- WHAT IS BEING ASKED
Please keep the pictures out and write out exactly the lines from the first in the data below through the one containing "This study attempted", both included.

EXERCISE DATA below:

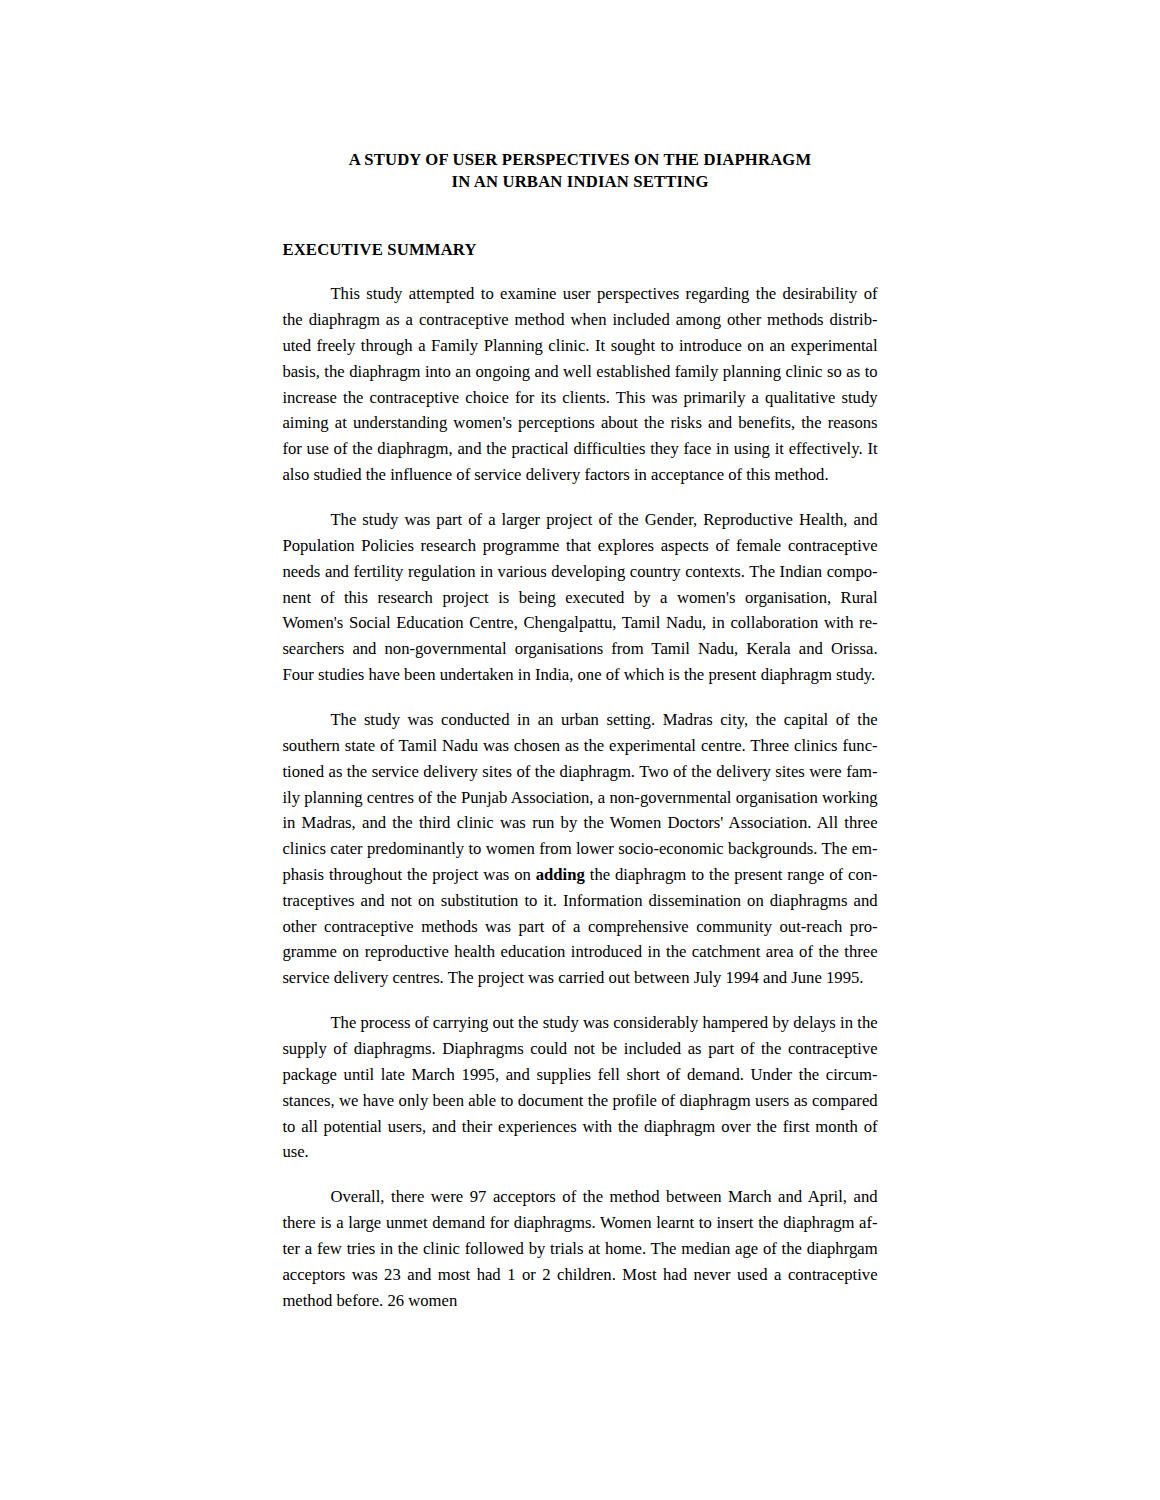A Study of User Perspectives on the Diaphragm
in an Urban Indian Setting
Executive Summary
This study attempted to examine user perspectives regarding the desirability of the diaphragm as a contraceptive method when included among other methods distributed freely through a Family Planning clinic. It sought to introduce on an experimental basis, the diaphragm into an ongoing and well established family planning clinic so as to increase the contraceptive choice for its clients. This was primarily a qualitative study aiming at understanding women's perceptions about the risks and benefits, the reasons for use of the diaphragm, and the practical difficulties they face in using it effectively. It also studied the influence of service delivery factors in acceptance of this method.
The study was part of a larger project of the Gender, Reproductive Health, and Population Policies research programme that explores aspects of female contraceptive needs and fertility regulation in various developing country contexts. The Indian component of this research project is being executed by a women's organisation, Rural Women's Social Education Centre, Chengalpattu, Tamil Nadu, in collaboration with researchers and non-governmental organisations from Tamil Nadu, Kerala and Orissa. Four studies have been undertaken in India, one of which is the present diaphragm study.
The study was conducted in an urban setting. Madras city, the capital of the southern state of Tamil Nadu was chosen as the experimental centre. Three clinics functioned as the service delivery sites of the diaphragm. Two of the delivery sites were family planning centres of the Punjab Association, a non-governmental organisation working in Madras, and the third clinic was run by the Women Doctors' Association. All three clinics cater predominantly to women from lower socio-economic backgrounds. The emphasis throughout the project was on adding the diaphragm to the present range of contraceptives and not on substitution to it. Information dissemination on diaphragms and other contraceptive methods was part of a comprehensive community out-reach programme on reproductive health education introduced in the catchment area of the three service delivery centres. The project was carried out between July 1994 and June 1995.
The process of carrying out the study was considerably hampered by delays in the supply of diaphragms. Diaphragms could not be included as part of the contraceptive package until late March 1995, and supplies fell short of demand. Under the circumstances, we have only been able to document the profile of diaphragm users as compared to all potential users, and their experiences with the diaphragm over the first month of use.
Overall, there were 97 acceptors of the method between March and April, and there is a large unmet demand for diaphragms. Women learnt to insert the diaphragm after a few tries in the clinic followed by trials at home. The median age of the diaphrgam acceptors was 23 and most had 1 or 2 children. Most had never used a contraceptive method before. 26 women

End of EXERCISE DATA.

- EXERCISE RESPONSE
A Study of User Perspectives on the Diaphragm
in an Urban Indian Setting
Executive Summary
This study attempted to examine user perspectives regarding the desirability of the diaphragm as a contraceptive method when included among other methods distributed freely through a Family Planning clinic. It sought to introduce on an experimental basis, the diaphragm into an ongoing and well established family planning clinic so as to increase the contraceptive choice for its clients. This was primarily a qualitative study aiming at understanding women's perceptions about the risks and benefits, the reasons for use of the diaphragm, and the practical difficulties they face in using it effectively. It also studied the influence of service delivery factors in acceptance of this method.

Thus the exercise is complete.